• DIRECTIONS
Return exactly the span of lines in the following data that opens with the line containing "12,1 15,17 6,-5" and closes with the line containing "-18,40 -1,-1zM117,52l6,3 19,35". Include nothing else.
+ + + +
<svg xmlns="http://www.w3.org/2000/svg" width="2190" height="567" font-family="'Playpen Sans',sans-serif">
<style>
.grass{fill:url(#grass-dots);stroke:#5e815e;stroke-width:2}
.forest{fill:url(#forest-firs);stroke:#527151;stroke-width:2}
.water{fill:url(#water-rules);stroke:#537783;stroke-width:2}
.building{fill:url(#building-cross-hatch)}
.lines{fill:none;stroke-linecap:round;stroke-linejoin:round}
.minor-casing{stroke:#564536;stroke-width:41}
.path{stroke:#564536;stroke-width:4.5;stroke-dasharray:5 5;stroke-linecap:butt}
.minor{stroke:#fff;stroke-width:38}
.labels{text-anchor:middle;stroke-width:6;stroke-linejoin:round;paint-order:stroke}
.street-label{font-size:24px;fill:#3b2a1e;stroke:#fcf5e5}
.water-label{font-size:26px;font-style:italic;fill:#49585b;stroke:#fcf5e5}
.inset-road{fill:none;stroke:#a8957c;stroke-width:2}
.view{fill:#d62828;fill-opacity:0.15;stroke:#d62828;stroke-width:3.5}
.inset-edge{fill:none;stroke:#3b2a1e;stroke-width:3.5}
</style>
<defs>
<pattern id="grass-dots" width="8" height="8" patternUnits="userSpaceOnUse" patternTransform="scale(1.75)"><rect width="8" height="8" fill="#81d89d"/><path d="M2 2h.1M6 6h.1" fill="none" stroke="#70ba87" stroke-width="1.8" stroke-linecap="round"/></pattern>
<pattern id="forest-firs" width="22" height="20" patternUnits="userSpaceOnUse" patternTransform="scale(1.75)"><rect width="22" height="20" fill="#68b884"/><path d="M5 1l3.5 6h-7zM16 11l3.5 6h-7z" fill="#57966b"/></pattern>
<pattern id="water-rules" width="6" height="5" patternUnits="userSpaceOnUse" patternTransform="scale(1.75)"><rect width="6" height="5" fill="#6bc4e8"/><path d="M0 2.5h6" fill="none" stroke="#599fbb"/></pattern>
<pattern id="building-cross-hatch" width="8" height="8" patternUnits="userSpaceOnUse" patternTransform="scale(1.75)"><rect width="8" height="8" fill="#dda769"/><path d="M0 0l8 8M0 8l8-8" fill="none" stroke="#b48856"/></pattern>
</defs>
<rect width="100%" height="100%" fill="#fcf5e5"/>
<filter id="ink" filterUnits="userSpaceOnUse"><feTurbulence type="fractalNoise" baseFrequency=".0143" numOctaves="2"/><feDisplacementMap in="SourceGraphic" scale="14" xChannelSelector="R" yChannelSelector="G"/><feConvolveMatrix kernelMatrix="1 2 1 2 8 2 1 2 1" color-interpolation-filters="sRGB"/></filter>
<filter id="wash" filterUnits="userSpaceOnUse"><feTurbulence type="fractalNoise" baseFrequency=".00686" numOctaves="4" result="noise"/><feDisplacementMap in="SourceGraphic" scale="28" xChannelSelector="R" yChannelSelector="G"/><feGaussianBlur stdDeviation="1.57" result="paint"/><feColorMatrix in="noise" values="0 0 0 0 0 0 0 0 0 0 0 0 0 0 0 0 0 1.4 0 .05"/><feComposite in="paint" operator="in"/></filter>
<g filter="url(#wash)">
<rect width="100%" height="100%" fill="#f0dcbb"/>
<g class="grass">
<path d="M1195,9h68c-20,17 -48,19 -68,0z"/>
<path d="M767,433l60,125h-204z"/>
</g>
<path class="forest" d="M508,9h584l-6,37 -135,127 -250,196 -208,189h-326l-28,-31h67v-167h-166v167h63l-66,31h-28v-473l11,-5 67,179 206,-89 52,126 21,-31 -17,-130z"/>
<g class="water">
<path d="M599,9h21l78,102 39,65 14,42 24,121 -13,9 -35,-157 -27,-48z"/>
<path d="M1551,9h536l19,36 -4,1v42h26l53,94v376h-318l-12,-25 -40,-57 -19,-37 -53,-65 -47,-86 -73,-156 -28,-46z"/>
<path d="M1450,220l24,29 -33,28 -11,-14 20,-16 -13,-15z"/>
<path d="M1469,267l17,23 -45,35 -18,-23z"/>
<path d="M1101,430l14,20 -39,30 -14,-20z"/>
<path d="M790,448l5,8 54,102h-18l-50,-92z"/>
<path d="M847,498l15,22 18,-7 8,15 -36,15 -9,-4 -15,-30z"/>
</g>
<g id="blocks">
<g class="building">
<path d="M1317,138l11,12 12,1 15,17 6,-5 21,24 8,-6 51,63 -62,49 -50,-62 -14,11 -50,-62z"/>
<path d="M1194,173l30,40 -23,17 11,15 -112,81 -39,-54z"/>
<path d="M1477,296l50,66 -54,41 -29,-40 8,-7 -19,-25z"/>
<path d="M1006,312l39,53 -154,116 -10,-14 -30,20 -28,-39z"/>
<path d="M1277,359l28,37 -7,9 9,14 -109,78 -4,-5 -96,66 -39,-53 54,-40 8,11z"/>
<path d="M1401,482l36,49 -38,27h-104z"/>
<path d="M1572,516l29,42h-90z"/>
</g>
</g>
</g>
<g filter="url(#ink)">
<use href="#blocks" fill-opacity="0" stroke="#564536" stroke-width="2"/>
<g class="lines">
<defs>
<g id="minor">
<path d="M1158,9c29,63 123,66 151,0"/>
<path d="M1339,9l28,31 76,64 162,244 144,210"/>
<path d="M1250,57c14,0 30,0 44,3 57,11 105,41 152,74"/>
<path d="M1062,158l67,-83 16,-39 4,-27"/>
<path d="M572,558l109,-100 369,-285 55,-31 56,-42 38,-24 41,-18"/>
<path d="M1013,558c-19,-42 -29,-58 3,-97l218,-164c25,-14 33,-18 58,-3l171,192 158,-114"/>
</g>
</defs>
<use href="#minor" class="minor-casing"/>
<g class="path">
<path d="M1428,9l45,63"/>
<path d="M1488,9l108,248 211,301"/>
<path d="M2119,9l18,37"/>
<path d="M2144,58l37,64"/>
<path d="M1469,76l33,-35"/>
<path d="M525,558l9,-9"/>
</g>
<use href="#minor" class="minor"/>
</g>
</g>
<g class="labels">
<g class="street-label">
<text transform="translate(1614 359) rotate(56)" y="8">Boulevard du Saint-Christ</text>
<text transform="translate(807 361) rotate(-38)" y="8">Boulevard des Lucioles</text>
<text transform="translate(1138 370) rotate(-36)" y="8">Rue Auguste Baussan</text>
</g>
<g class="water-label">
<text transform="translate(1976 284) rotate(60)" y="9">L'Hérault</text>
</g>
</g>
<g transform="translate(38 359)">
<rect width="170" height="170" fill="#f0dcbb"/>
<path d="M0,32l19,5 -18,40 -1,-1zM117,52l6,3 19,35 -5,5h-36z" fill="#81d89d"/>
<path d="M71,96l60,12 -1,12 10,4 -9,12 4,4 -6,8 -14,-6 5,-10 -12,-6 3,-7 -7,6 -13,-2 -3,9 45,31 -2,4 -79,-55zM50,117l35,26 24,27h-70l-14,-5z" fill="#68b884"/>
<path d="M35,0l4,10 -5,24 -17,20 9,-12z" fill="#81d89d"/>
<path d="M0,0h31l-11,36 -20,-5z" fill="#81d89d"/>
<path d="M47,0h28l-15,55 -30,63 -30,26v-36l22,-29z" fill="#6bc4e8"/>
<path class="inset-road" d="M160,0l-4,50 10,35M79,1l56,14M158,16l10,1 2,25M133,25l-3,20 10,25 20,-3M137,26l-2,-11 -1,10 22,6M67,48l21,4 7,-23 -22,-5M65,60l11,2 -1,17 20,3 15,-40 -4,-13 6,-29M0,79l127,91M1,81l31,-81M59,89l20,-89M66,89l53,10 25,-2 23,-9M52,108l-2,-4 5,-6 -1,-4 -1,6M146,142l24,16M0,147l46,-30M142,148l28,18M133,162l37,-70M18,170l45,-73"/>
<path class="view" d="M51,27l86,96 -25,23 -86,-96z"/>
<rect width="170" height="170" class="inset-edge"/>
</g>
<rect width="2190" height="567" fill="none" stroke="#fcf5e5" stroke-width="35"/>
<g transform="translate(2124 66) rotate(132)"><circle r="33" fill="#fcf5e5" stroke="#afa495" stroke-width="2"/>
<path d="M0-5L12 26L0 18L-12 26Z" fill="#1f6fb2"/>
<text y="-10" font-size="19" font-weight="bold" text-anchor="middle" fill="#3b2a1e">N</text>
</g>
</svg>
+ + + +
• ANSWER SPACE
<path d="M1317,138l11,12 12,1 15,17 6,-5 21,24 8,-6 51,63 -62,49 -50,-62 -14,11 -50,-62z"/>
<path d="M1194,173l30,40 -23,17 11,15 -112,81 -39,-54z"/>
<path d="M1477,296l50,66 -54,41 -29,-40 8,-7 -19,-25z"/>
<path d="M1006,312l39,53 -154,116 -10,-14 -30,20 -28,-39z"/>
<path d="M1277,359l28,37 -7,9 9,14 -109,78 -4,-5 -96,66 -39,-53 54,-40 8,11z"/>
<path d="M1401,482l36,49 -38,27h-104z"/>
<path d="M1572,516l29,42h-90z"/>
</g>
</g>
</g>
<g filter="url(#ink)">
<use href="#blocks" fill-opacity="0" stroke="#564536" stroke-width="2"/>
<g class="lines">
<defs>
<g id="minor">
<path d="M1158,9c29,63 123,66 151,0"/>
<path d="M1339,9l28,31 76,64 162,244 144,210"/>
<path d="M1250,57c14,0 30,0 44,3 57,11 105,41 152,74"/>
<path d="M1062,158l67,-83 16,-39 4,-27"/>
<path d="M572,558l109,-100 369,-285 55,-31 56,-42 38,-24 41,-18"/>
<path d="M1013,558c-19,-42 -29,-58 3,-97l218,-164c25,-14 33,-18 58,-3l171,192 158,-114"/>
</g>
</defs>
<use href="#minor" class="minor-casing"/>
<g class="path">
<path d="M1428,9l45,63"/>
<path d="M1488,9l108,248 211,301"/>
<path d="M2119,9l18,37"/>
<path d="M2144,58l37,64"/>
<path d="M1469,76l33,-35"/>
<path d="M525,558l9,-9"/>
</g>
<use href="#minor" class="minor"/>
</g>
</g>
<g class="labels">
<g class="street-label">
<text transform="translate(1614 359) rotate(56)" y="8">Boulevard du Saint-Christ</text>
<text transform="translate(807 361) rotate(-38)" y="8">Boulevard des Lucioles</text>
<text transform="translate(1138 370) rotate(-36)" y="8">Rue Auguste Baussan</text>
</g>
<g class="water-label">
<text transform="translate(1976 284) rotate(60)" y="9">L'Hérault</text>
</g>
</g>
<g transform="translate(38 359)">
<rect width="170" height="170" fill="#f0dcbb"/>
<path d="M0,32l19,5 -18,40 -1,-1zM117,52l6,3 19,35 -5,5h-36z" fill="#81d89d"/>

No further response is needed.